I felt Bertha Cool’s eyes staring at me. Kleinsmidt said, “Who’s the guy this time?”
“Man by the name of Hazen.”
“The one who identified the stiff?”
“That’s him.”
“He didn’t look like such a lady’s man to me.”
I said, “I made the same mistake, Lieutenant.”
He said, “I think I’ll do a little checking on that, Lam.”
“Go ahead,” I told him. “I can give you the name of the man who runs the gasoline station where we rented a cabin.”
“What does he know about it?”
“He told me this morning that he heard my wife and the other-man drive away in the night.”
Kleinsmidt said, “Too bad. I don’t think you’re looking well. You need a good rest. We have the best climate in the west right here in Las Vegas. We’d hate to have you leave us again unexpectedly. I’m going to make arrangements to see that you don’t.”
I said, “Well, don’t be in a hurry about it. Here’s something for you to run down first.”
“What?”
“Remember Paul Endicott, Whitewell’s right-hand man?”
“Naturally.”
“I don’t know whether you heard Whitewell say so, but was going to give his son a partnership interest when he got married. You know, the income-tax people get funny ideas about those things. When the new partnership was organized, they’d want an audit of the books, even if Whitewell didn’t.”

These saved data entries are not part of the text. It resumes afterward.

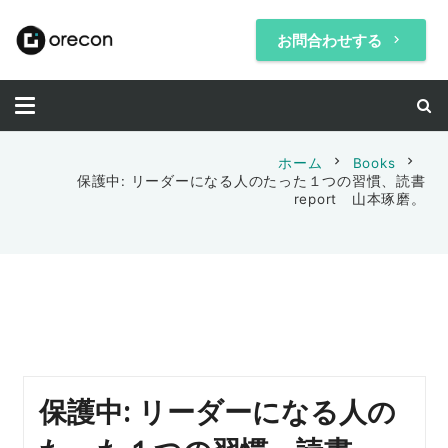
お問合わせする
keyboard_arrow_right
chevron_right
chevron_right
ホーム
Books
保護中: リーダーになる人のたった１つの習慣、読書
report 山本琢磨。
保護中: リーダーになる人の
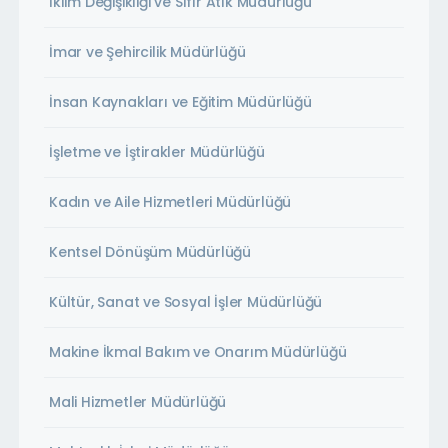
İklim Değişikliği ve Sıfır Atık Müdürlüğü
İmar ve Şehircilik Müdürlüğü
İnsan Kaynakları ve Eğitim Müdürlüğü
İşletme ve İştirakler Müdürlüğü
Kadın ve Aile Hizmetleri Müdürlüğü
Kentsel Dönüşüm Müdürlüğü
Kültür, Sanat ve Sosyal İşler Müdürlüğü
Makine İkmal Bakım ve Onarım Müdürlüğü
Mali Hizmetler Müdürlüğü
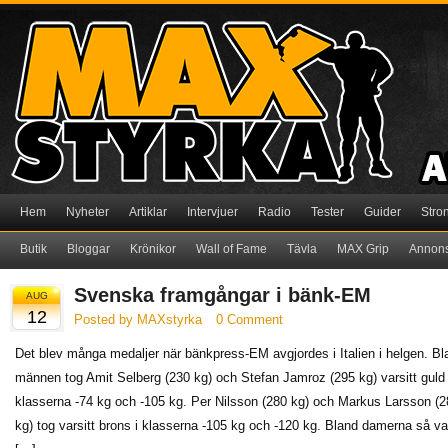
Hem
Nyheter
Artiklar
Intervjuer
Radio
Tester
Guider
Stro
Butik
Bloggar
Krönikor
Wall of Fame
Tävla
MAX Grip
Annon
Svenska framgångar i bänk-EM
AUG
12
Posted by MAXstyrka
0 Comment
Det blev många medaljer när bänkpress-EM avgjordes i Italien i helgen. Bl
männen tog Amit Selberg (230 kg) och Stefan Jamroz (295 kg) varsitt guld 
klasserna -74 kg och -105 kg. Per Nilsson (280 kg) och Markus Larsson (2
kg) tog varsitt brons i klasserna -105 kg och -120 kg. Bland damerna så v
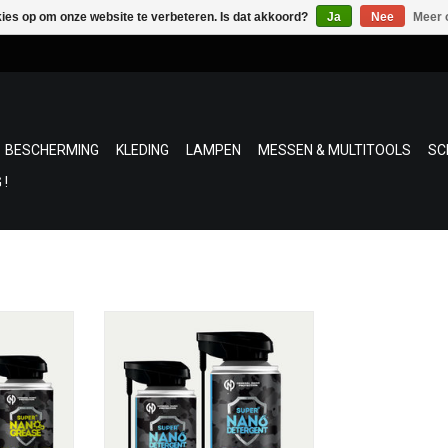
kies op om onze website te verbeteren. Is dat akkoord?
Ja
Nee
Meer 
BESCHERMING
KLEDING
LAMPEN
MESSEN & MULTITOOLS
SC
 !
eral Nano
De GUN OIL van General Nano
en unieke
Protection bevat een unieke
verwijdert,
formule die koolstof verwijdert,
 verdringt,
metaal reinigt, vocht verdringt,
op moeilijk
doordringt en smeert op moeilijk
tsen.
bereikbare plaatsen.
 dosis
200 ml en 400 ml dosis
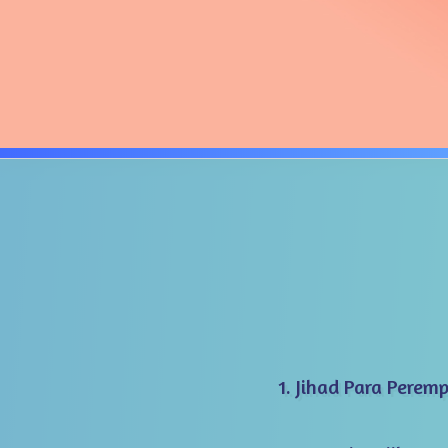
1. Jihad Para Perem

I saw Kleinsmidt’s eyes showing interest.
“Keep right on,” he said.
I said, “I wouldn’t know, but if I wanted to make a bet, it would be that an audit of Whitewell’s books would show the real reason Endicott didn’t want the marriage to go through. That’s why he got Helen Framley to write a letter to Corla Burke that would make her think the marriage couldn’t go through.”
“What was in the letter?” Kleinsmidt asked.
“I wouldn’t know exactly, but it seems that Corla Burke’s father walked out and left the family when she was about fifteen. I wouldn’t want to be quoted, but I think the letter told her that her father had been arrested and was serving time in a penitentiary. Naturally, Corla wouldn’t have gone ahead with the marriage under those circumstances. She wouldn’t have thought it was fair to Philip.”